In a news release issued today, the European Commission states that today’s general approach includes agreement from EU justice ministers on areas such as:

  • establishing a single set of rules on data protection, valid across the EU — with the aim of reducing the burden on businesses operating in the region, including by stripping out “unnecessary administrative requirements, such as notification requirements for companies”
  • strengthening existing rights such as the so-called ‘right to be forgotten’, and improving citizens’ rights to be informed if their data is hacked.

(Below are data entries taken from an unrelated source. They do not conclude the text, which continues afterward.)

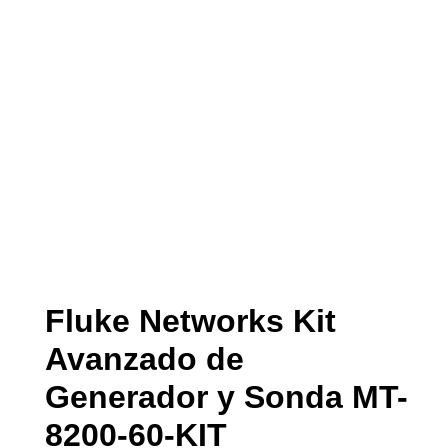
Fluke Networks Kit
Avanzado de
Generador y Sonda MT-
8200-60-KIT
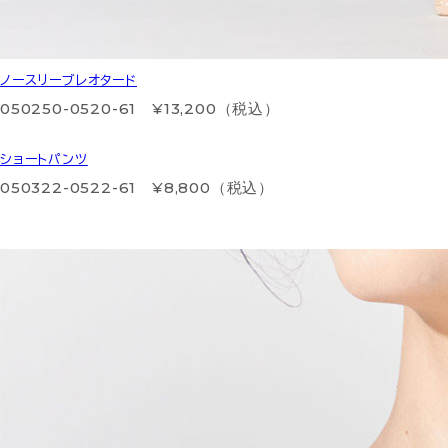
ノースリーブレオタード
050250-0520-61 ¥13,200（税込）
ショートパンツ
050322-0522-61 ¥8,800（税込）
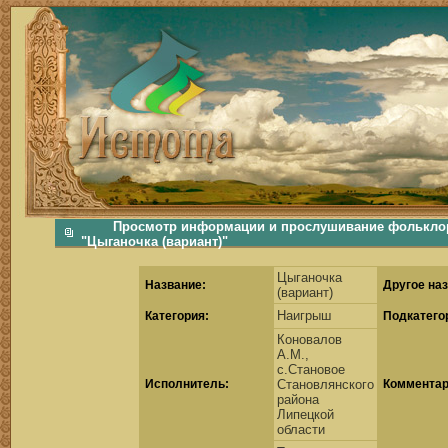
фольклорная музыка, фольклор хороводы бабушки русские народные песни послушать скачать каталог фольклора Скачать Поиск музыки, поиск фольклора, искать песни, как пели ран
Просмотр информации и прослушивание фольклор
"Цыганочка (вариант)"
Цыганочка
Название:
Другое наз
(вариант)
Наигрыш
Категория:
Подкатего
Коновалов
А.М.,
с.Становое
Исполнитель:
Становлянского
Комментар
района
Липецкой
области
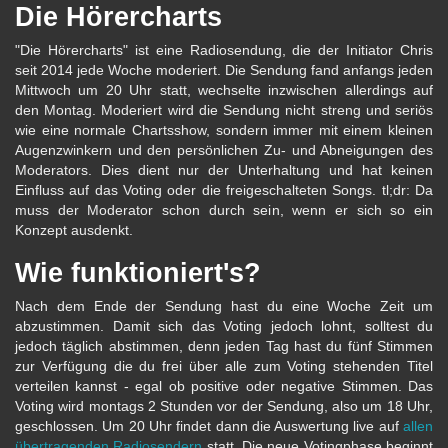
Die Hörercharts
"Die Hörercharts" ist eine Radiosendung, die der Initiator Chris
seit 2014 jede Woche moderiert. Die Sendung fand anfangs jeden
Mittwoch um 20 Uhr statt, wechselte inzwischen allerdings auf
den Montag. Moderiert wird die Sendung nicht streng und seriös
wie eine normale Chartsshow, sondern immer mit einem kleinen
Augenzwinkern und den persönlichen Zu- und Abneigungen des
Moderators. Dies dient nur der Unterhaltung und hat keinen
Einfluss auf das Voting oder die freigeschalteten Songs. tl;dr: Da
muss der Moderator schon durch sein, wenn er sich so ein
Konzept ausdenkt.
Wie funktioniert's?
Nach dem Ende der Sendung hast du eine Woche Zeit um
abzustimmen. Damit sich das Voting jedoch lohnt, solltest du
jedoch täglich abstimmen, denn jeden Tag hast du fünf Stimmen
zur Verfügung die du frei über alle zum Voting stehenden Titel
verteilen kannst - egal ob positive oder negative Stimmen. Das
Voting wird montags 2 Stunden vor der Sendung, also um 18 Uhr,
geschlossen. Um 20 Uhr findet dann die Auswertung live auf
allen
übertragenden Radiosendern
statt. Die neue Votingphase beginnt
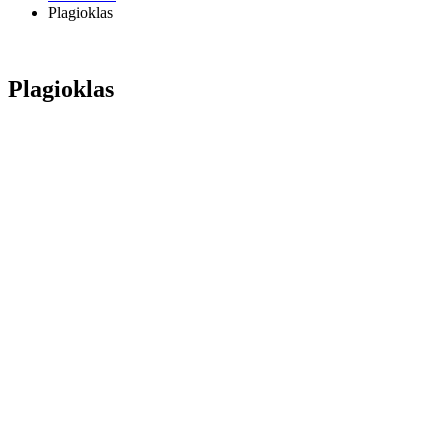
Plagioklas
Plagioklas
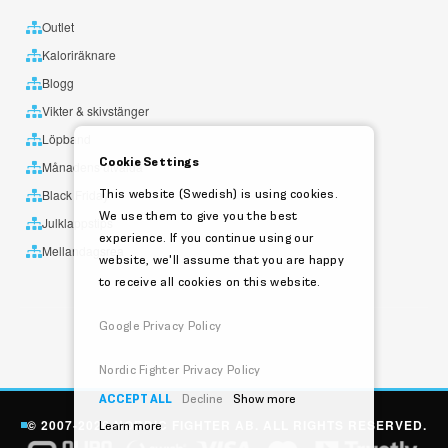
Outlet
Kaloriräknare
Blogg
Vikter & skivstänger
Löpband
Cookie Settings
Månadens utvalda
This website (Swedish) is using cookies.
Black Friday
We use them to give you the best
Julklappstips
experience. If you continue using our
Mellandagsrea
website, we'll assume that you are happy
to receive all cookies on this website.
Google Privacy Policy
Nordic Fighter Privacy Policy
ACCEPT ALL
Decline
Show more
© 2007-2026 NORDIC FIGHTER AB. ALL RIGHTS RESERVED.
Learn more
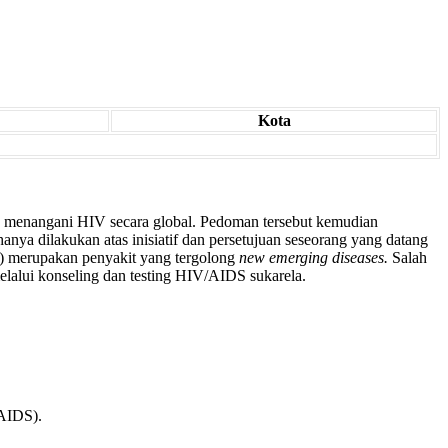
Kota
menangani HIV secara global. Pedoman tersebut kemudian
anya dilakukan atas inisiatif dan persetujuan seseorang yang datang
 merupakan penyakit yang tergolong
new emerging diseases.
Salah
melalui konseling dan testing HIV/AIDS sukarela.
AIDS).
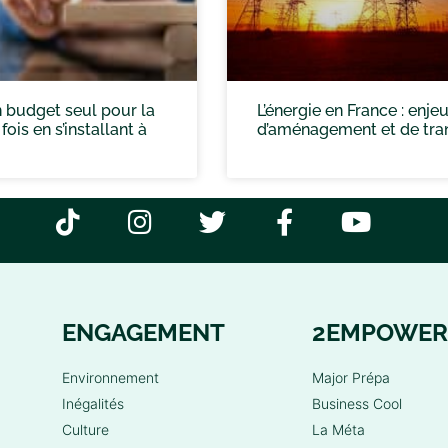
 budget seul pour la
L’énergie en France : enje
ois en s’installant à
d’aménagement et de tran
ENGAGEMENT
2EMPOWER
Environnement
Major Prépa
Inégalités
Business Cool
Culture
La Méta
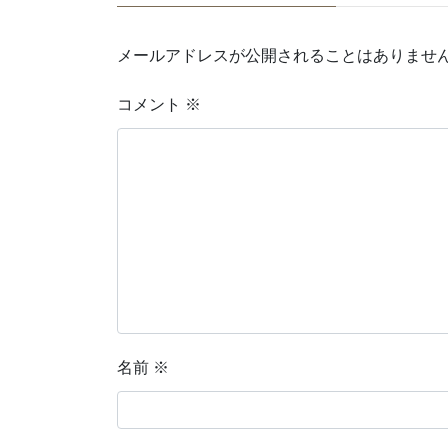
メールアドレスが公開されることはありませ
コメント
※
名前
※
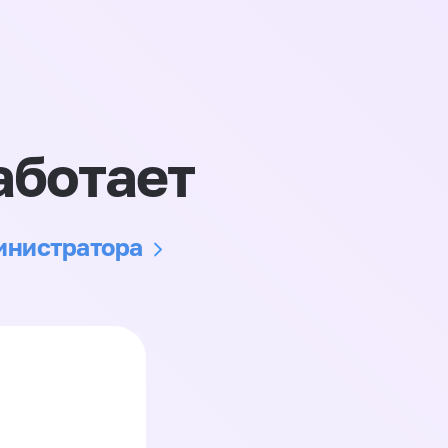
аботает
министратора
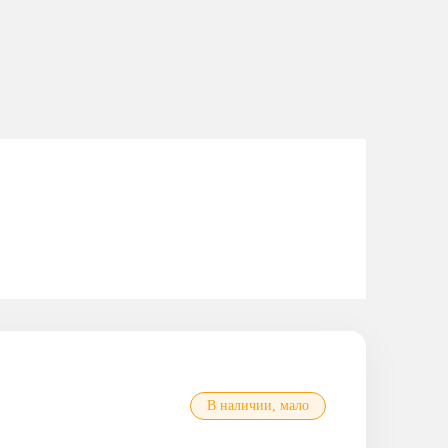
В наличии, мало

There’s also support for a right to data portability to make it easier for users to transfer personal data between service providers
  • requirements that companies based outside the EU have to apply the same rules when offering services inside the EU
  • increased powers for national data protection authorities (DPAs) to enforce rules, including increased fines for data protection violations (of up to €100m or up to 2% of the global annual turnover)
  • the notion of a one-stop-shop “single supervisory authority” for data protection to streamline doing business and consumer protection for citizens was also something that the Council of Ministers accepted

But not everyone has been equally enthusiastic, saying that claims of a “big step forward” in agreeing modernizing EU data protection rules looks more like spin on the part of the European Commission, reports industry news site TechCrunch that is critical of the number of “carve outs” for how EU Member States can enact the Regulation based on the Council’s amendments to the proposals that have as yet to be agreed by the European Parliament.

“In other words, there looks to be so much dilution afforded by allowing Member States flexibility that both regulatory consistency and privacy protections have been significantly eroded in order to achieve agreement among ministers,” reports TechCrunch. However, negotiations don’t start until 24 June when the detail of reforms to be delivered by GDPR will be debated in trilogue negotiations.

Critics argue that the Council’s position on a number of articles in the draft GDPR agreed by the European Parliament would actually turn the clock back on protection afforded to citizens within the EU – such as the right to allow companies to collect and repeatedly use citizen’s personal information without their knowledge (Article 6.4) or allowing companies to transfer personal data to countries that don’t have rules or a mechanism in place to ensure the protection of this data (Article 38).

Full text of the Council of Ministers view of the GDPR can be accessed here, dated 11 June 2015 and runs to 200 pages in length.

What does look certain is the negotiations on the wording of the GDPR will be tough with the European Parliament and the European Commission acting as honest broker.

Civil Liberties Committee Chair Claude Moraes (S&D, UK), who will be chairing the talks with the Council of Ministers and European Commission observes:

“It’s now been over one year since the Parliament has adopted its mandate for the negotiations on the Data Protection Regulation proving its commitment to improving the standards of data protection. Since then, we have continually called for the Council to adopt its own position (“General Approach”) so that negotiations can begin to improve current legislation both for EU citizens and business. As it stands, EU legislation on data protection dates back to 1995, a time where internet access, smart phones or social media were not a part of daily life as they are today.

“Despite the difficult negotiations involved, the Parliament, led by the Rapporteur Jan Albrecht, will work towards finding a swift agreement on GDPR by the end of 2015 which will set out a robust, modern, consistent and higher level of protection for the years to come.

“As Chair of the Civil Liberties, Justice and Home Affairs Committee I would also urge the Council to ensure that they find agreement on the Data Protection Directive for law enforcement by October 2015 as the Parliament’s position has always been clear that we treat both proposals as a package,” he explained.

This was reinforced by the incoming Luxembourg Presidency that has indicated today that work on the directive in the law enforcement area will be accelerated.